• YOUR OBJECTIVE
Which lines run from the one containing "GERALD BUSINGE" to the end of the entries below? Retype exactly those, both ends included.

• Stored data
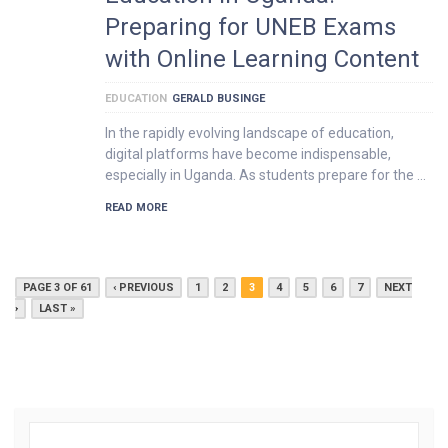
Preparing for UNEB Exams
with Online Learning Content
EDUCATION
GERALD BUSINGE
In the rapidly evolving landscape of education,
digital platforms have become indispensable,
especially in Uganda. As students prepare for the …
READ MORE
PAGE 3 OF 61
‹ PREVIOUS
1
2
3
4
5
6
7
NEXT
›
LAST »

• ANSWER TO THE PROBLEM
GERALD BUSINGE
In the rapidly evolving landscape of education,
digital platforms have become indispensable,
especially in Uganda. As students prepare for the …
READ MORE
PAGE 3 OF 61
‹ PREVIOUS
1
2
3
4
5
6
7
NEXT
›
LAST »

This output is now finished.